Alzira y Tibi son esta semana las dos nuevas paradas de un viaje por la Comunitat Valenciana que cada viernes, a las 22:45 horas, nos descubre historias de personas nacidas fuera de España, pero plenamente integradas en los pueblos y ciudades donde han decidido hacer su vida.
Los protagonistas del quinto capítulo de Entre els nostres son Dana Ionescu, una rumana con mucho estilo que llegó a Alzira con tan solo 19 años, e Istvan Nagy, un húngaro manitas, festero y amante de la vida de pueblo que ya es un vecino más de Tibi.
Dana Ionescu dejó Rumanía muy joven, convencida de que fuera de su país podría encontrar las oportunidades que la situación económica que atravesaba no le permitía tener. Las telenovelas españolas le habían servido para aprender sus primeras palabras en castellano y la presencia de dos amigas en Alzira acabó decidiendo su destino. Con los años, comenzó a trabajar en hostelería, formó una familia y ha acabado convirtiendo la ciudad en su casa. Es fallera, lo que le ha permitido conocer a muchísima gente y hablar con muchos de los vecinos que forman parte de su día a día.

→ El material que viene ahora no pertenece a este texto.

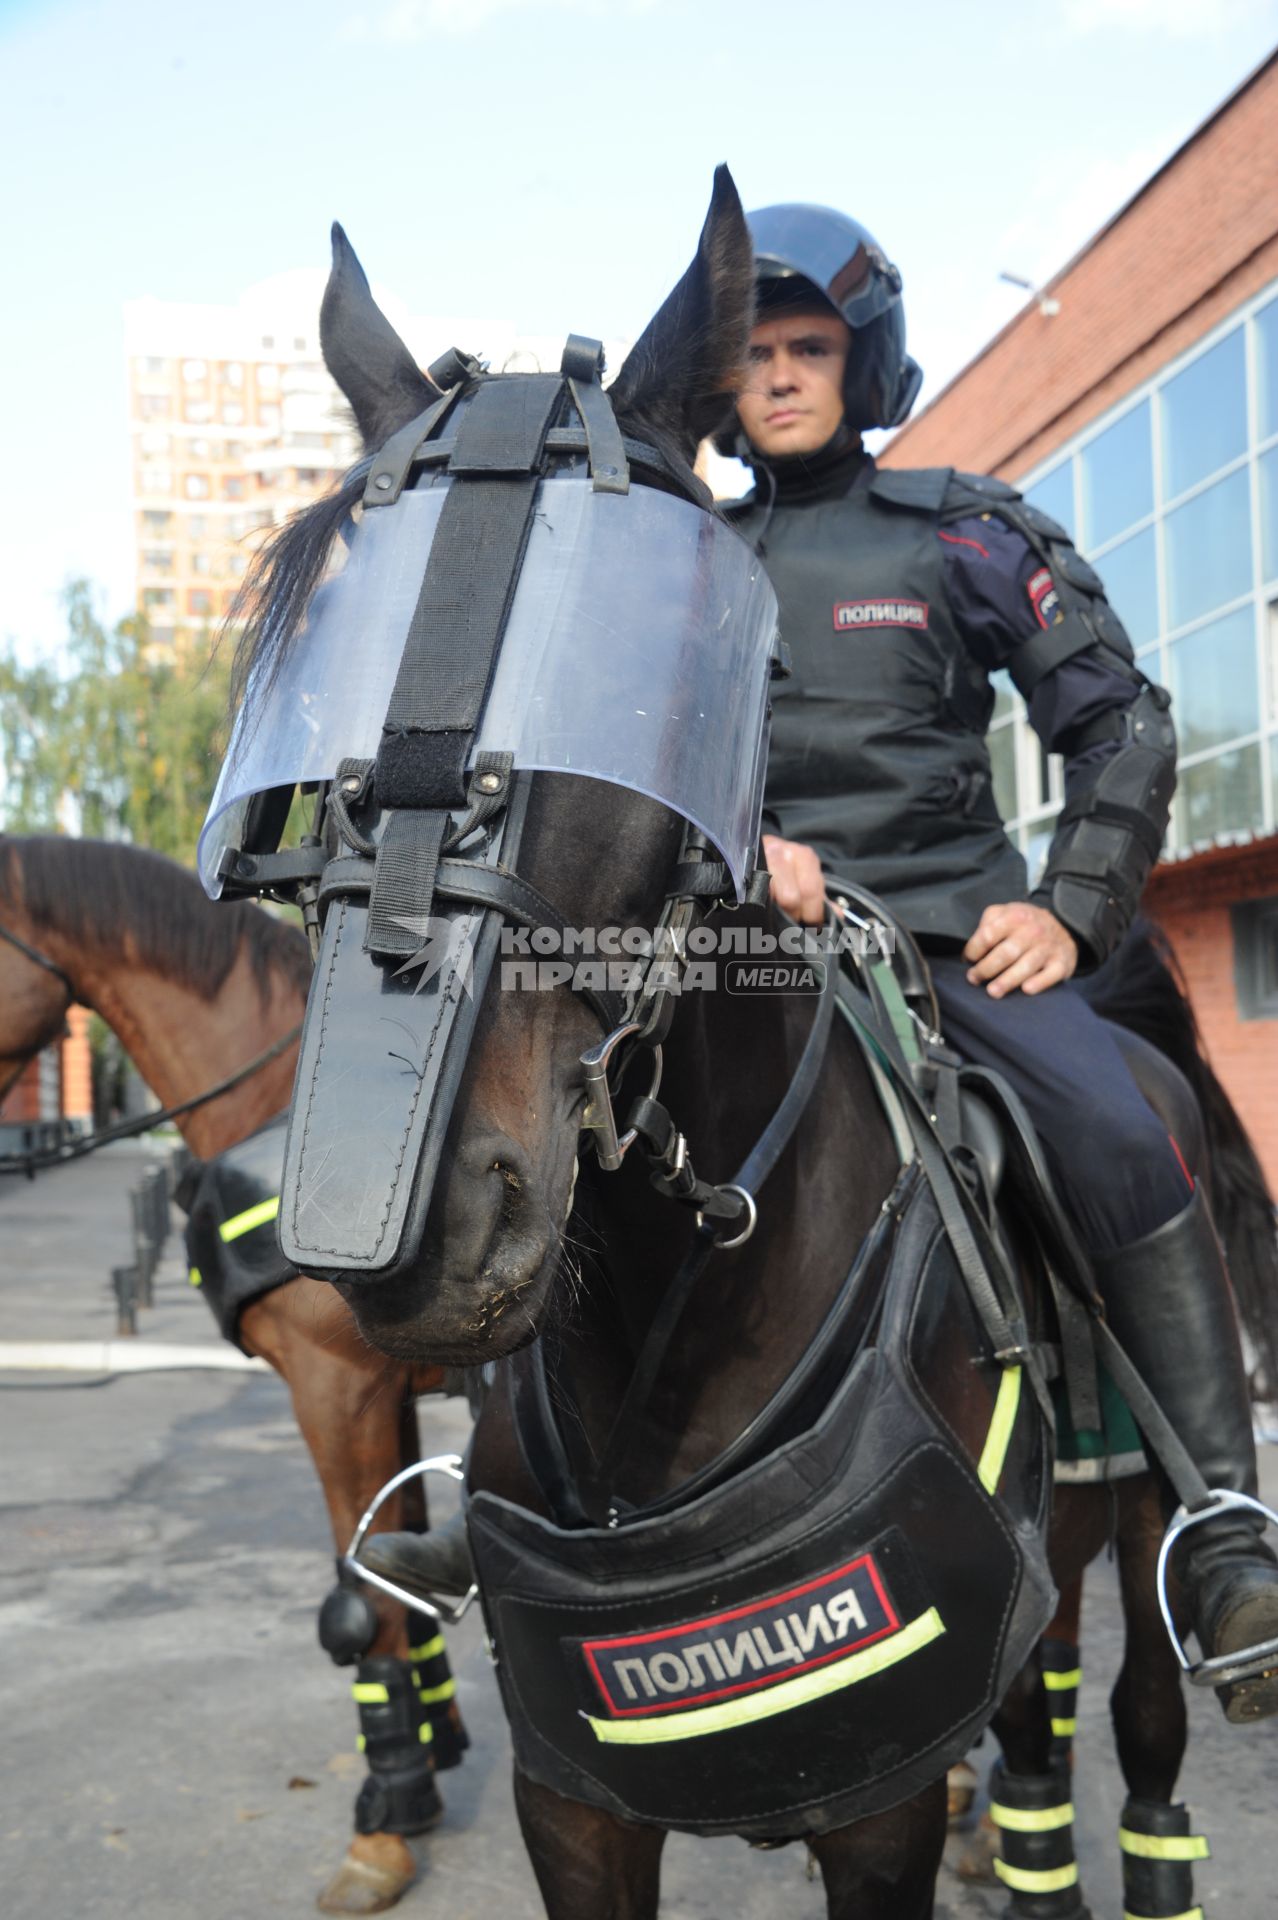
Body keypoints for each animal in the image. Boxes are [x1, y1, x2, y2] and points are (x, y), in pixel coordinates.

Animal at [221, 172, 1274, 1912]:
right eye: (319, 715)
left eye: (642, 676)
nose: (423, 1227)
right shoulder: (577, 1809)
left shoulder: (874, 1803)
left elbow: (1106, 710)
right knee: (1041, 1695)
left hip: (1135, 1503)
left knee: (1136, 1709)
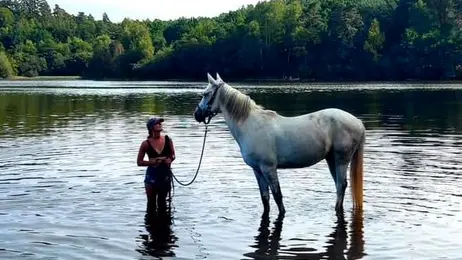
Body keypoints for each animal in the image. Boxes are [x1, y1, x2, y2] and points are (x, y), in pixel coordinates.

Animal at [194, 73, 364, 217]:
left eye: (206, 94)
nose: (197, 115)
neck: (250, 125)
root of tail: (358, 123)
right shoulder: (257, 170)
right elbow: (265, 198)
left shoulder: (268, 168)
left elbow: (277, 195)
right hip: (331, 159)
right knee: (338, 185)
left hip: (341, 159)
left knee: (341, 185)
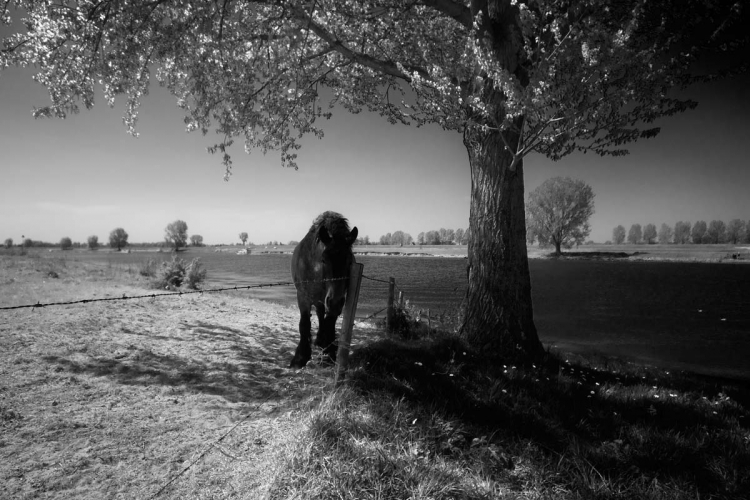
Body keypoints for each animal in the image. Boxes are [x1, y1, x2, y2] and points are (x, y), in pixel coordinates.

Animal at [290, 211, 358, 368]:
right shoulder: (302, 297)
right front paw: (300, 357)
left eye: (349, 261)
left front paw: (330, 351)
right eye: (324, 259)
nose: (335, 302)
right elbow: (304, 323)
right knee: (319, 313)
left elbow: (329, 322)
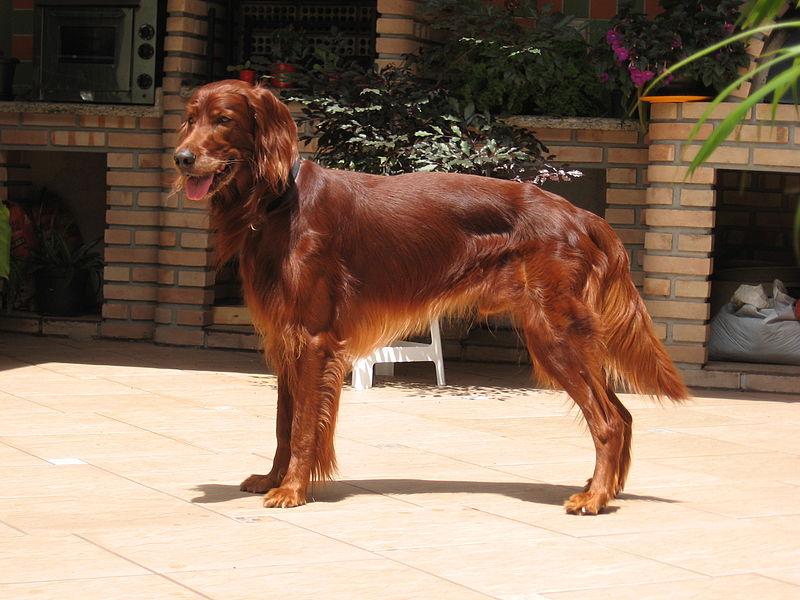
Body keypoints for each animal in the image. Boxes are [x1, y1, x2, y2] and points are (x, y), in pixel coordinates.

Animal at [173, 77, 688, 512]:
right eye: (190, 117)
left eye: (223, 119)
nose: (180, 157)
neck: (279, 202)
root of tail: (581, 214)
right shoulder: (286, 340)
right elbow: (284, 421)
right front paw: (273, 478)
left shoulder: (315, 339)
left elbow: (302, 427)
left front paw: (293, 490)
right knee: (622, 414)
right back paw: (603, 489)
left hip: (554, 333)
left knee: (608, 420)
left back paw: (595, 498)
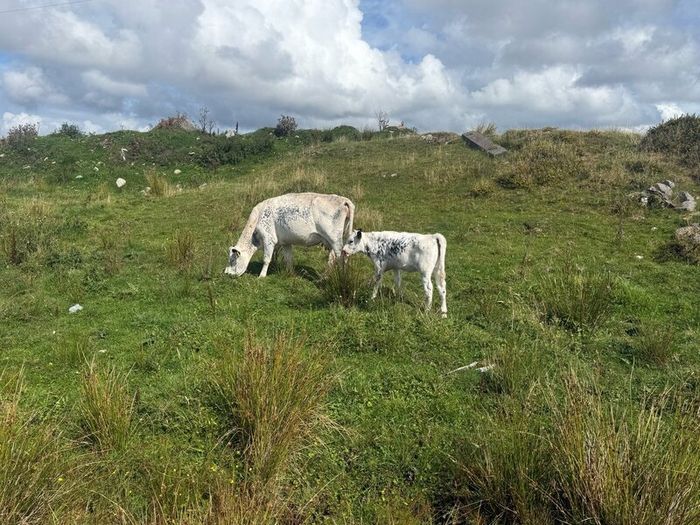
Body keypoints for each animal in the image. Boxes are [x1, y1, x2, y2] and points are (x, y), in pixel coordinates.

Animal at [225, 193, 355, 277]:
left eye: (232, 260)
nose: (226, 273)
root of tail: (343, 199)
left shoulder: (268, 239)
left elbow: (266, 259)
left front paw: (261, 276)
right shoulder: (285, 242)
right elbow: (288, 259)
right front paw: (290, 273)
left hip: (335, 239)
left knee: (341, 257)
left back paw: (341, 276)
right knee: (332, 258)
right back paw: (325, 276)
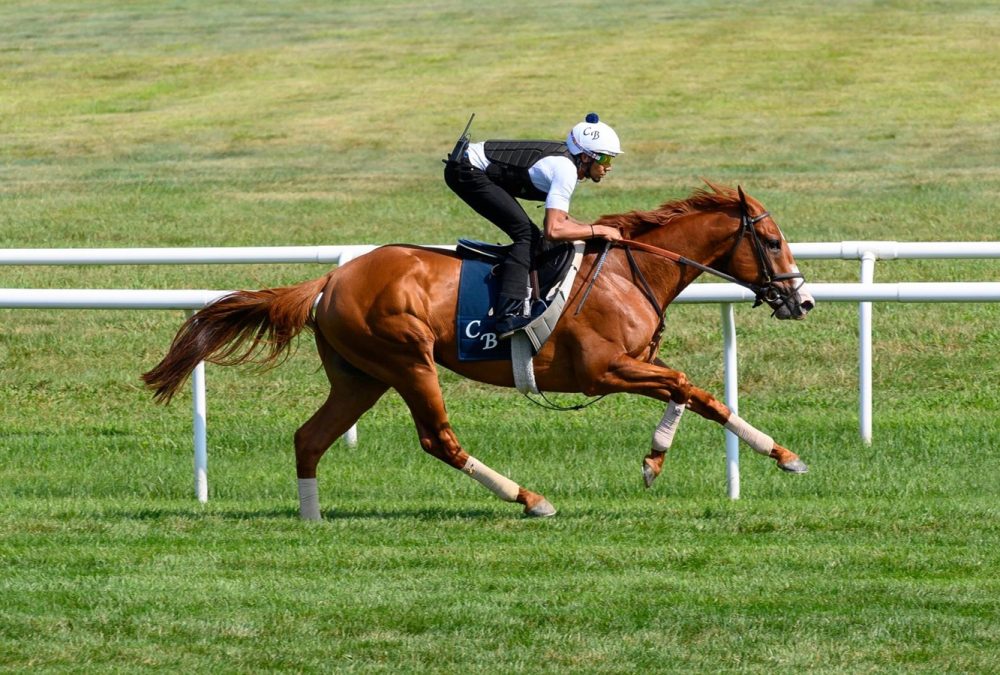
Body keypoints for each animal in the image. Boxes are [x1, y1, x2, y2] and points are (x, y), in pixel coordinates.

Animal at [141, 182, 812, 520]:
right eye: (773, 241)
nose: (801, 300)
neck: (631, 271)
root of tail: (330, 279)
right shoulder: (603, 371)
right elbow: (687, 386)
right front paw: (667, 458)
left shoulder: (627, 367)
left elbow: (697, 393)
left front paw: (771, 455)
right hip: (407, 358)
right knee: (438, 438)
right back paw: (529, 499)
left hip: (361, 375)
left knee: (310, 438)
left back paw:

En Tibi, las cámaras conocen a Istvan Nagy, que llegó de Hungría en 2001 buscando trabajo y una vida mejor. Comenzó trabajando en la construcción de casas de madera y, durante unas fiestas de la Nit d’Ànimes, conoció a la mujer con la que acabaría casándose. Hoy es padre de dos hijas, trabaja como autónomo en el sector de la carpintería y asegura que no cambiaría la tranquilidad y la vida de pueblo de Tibi por nada del mundo.
Dana e Istvan comparten una misma manera de entender la integración: participar en las tradiciones, crear una familia, hacer amigos y sentir como propio el lugar donde viven. Dos extranjeros que mantienen sus raíces, pero que después de muchos años aquí son también, indiscutiblemente, muy nuestros.